Data extract Start Marker
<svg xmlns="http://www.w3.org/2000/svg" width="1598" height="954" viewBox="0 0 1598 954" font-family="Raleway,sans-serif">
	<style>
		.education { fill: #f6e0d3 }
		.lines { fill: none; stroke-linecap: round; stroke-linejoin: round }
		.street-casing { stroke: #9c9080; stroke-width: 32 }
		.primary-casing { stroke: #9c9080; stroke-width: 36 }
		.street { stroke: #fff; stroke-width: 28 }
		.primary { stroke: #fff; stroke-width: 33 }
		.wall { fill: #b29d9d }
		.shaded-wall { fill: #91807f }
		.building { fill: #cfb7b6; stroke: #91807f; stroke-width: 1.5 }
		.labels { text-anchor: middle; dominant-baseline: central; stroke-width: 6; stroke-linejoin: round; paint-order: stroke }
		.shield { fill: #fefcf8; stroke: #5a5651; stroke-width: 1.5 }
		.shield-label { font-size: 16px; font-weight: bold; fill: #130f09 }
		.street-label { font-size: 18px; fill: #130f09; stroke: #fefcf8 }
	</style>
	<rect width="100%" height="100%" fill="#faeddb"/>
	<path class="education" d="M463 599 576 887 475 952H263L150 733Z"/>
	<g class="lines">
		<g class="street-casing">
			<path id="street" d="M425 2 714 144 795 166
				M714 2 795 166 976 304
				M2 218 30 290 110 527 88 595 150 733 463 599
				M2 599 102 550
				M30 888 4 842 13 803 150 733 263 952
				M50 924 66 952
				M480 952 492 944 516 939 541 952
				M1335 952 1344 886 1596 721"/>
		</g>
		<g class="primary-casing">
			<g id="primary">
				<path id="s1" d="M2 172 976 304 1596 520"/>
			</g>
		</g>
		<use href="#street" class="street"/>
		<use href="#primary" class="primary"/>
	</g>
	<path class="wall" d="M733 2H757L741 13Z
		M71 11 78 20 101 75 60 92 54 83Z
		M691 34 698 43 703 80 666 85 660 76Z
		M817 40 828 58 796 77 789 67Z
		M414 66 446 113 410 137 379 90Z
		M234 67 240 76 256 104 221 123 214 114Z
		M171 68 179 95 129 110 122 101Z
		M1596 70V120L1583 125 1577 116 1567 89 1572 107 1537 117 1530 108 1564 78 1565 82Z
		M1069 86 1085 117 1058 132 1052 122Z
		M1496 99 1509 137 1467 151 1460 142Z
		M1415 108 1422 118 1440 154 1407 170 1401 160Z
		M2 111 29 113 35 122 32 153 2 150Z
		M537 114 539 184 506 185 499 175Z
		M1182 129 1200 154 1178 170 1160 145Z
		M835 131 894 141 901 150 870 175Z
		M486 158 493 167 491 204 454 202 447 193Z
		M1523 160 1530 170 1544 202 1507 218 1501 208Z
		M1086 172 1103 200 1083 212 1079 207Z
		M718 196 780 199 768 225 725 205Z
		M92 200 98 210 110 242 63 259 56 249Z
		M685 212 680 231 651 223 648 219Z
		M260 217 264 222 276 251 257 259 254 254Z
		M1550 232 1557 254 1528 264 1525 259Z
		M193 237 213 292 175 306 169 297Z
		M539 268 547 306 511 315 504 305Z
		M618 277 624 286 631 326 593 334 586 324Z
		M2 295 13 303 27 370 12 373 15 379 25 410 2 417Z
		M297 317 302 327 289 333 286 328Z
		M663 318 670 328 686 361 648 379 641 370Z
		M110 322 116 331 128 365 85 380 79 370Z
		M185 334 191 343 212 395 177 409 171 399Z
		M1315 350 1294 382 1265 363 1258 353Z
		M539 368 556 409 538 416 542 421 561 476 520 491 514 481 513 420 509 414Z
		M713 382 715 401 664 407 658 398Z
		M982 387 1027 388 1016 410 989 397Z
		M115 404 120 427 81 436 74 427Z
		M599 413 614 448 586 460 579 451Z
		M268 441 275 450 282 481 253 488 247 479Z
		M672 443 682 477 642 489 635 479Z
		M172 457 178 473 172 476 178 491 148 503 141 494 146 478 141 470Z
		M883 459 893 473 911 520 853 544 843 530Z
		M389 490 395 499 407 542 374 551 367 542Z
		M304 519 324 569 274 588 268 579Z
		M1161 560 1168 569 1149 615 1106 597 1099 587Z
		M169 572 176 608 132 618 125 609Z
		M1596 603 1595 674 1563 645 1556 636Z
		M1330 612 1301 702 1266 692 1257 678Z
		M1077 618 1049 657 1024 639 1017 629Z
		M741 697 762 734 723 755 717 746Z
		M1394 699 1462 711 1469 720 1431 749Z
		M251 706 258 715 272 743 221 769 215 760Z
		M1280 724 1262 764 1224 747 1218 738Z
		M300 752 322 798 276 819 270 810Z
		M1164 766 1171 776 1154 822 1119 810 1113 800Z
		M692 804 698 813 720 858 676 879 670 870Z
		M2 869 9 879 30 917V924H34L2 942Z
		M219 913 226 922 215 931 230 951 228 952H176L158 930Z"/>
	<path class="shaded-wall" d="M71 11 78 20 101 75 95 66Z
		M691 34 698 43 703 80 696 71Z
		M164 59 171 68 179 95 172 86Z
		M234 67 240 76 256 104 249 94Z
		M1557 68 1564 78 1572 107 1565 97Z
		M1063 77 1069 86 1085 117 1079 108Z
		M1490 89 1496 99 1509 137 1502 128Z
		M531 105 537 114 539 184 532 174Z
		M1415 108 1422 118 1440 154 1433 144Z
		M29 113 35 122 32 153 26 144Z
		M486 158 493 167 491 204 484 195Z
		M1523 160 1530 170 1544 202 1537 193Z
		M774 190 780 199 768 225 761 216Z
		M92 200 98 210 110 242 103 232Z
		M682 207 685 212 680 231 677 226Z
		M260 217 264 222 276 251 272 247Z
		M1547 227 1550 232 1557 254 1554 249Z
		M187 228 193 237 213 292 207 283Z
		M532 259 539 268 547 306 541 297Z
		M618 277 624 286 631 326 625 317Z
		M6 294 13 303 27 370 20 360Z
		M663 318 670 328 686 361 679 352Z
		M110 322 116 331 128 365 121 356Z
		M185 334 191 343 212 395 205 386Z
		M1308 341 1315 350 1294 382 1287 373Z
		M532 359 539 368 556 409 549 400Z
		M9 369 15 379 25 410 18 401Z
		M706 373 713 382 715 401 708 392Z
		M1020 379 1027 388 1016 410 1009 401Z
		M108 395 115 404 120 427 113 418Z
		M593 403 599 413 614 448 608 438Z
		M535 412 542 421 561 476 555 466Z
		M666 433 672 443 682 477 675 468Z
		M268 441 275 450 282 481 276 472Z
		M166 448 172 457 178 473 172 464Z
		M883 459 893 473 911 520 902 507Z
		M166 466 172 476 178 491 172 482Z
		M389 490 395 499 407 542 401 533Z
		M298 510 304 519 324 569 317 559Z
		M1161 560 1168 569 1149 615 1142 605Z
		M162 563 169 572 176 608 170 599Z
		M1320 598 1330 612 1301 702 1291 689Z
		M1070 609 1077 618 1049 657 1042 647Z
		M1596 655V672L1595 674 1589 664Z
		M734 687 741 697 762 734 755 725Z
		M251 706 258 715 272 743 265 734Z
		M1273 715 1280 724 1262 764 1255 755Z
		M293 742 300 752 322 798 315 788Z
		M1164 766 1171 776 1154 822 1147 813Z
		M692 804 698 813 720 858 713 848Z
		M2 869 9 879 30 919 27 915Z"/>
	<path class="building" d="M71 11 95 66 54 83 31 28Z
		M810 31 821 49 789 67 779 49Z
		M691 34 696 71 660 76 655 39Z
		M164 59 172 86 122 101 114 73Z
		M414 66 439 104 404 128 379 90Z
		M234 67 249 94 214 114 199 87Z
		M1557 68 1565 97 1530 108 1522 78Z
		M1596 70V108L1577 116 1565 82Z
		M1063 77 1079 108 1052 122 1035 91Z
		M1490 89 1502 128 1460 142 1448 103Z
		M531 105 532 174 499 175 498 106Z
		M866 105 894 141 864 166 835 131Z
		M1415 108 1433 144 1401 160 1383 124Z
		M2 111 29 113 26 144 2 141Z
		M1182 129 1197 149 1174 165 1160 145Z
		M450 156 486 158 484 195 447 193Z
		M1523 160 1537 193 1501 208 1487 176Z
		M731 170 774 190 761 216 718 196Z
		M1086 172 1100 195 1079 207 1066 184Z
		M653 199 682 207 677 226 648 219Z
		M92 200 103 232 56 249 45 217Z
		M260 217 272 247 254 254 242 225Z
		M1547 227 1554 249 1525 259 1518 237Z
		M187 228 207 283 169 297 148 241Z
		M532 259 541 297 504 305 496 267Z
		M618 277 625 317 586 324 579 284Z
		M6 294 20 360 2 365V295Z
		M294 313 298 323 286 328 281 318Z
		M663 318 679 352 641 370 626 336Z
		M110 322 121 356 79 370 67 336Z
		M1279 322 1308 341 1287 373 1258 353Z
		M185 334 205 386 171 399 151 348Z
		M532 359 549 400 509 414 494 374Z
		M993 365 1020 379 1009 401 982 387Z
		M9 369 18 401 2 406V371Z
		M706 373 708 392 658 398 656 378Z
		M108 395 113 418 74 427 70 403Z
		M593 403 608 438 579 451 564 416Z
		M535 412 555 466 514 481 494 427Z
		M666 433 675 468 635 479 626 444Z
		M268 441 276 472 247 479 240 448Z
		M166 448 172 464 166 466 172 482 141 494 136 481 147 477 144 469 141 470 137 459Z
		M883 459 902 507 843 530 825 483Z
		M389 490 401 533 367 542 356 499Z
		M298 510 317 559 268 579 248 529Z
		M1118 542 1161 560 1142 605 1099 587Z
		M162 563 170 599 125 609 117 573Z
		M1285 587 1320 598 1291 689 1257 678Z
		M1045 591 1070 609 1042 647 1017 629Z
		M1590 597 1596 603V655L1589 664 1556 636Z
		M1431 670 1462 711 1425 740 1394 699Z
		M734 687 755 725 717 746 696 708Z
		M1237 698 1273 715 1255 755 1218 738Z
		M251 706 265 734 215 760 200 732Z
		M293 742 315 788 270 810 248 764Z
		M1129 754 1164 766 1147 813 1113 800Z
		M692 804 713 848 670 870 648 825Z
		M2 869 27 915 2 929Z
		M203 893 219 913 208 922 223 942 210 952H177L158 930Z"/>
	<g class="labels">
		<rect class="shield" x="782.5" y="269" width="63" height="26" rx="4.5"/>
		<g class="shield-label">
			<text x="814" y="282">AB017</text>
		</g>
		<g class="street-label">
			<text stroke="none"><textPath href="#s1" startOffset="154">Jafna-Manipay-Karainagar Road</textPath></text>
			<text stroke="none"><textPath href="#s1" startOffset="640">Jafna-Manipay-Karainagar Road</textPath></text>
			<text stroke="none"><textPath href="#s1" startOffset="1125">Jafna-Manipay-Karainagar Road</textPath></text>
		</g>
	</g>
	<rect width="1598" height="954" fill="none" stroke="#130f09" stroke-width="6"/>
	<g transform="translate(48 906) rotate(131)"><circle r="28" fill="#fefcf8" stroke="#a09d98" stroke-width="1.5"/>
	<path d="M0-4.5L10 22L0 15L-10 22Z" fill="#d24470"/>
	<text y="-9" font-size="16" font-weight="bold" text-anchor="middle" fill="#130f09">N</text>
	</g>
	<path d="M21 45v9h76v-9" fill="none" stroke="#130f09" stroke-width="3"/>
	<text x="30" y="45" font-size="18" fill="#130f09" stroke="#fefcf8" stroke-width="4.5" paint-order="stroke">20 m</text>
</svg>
Data extract End Marker
* _Action item_: Every line of the records that includes the word "lines" should be gathered.

* _Result of this exercise_:
		.lines { fill: none; stroke-linecap: round; stroke-linejoin: round }
	<g class="lines">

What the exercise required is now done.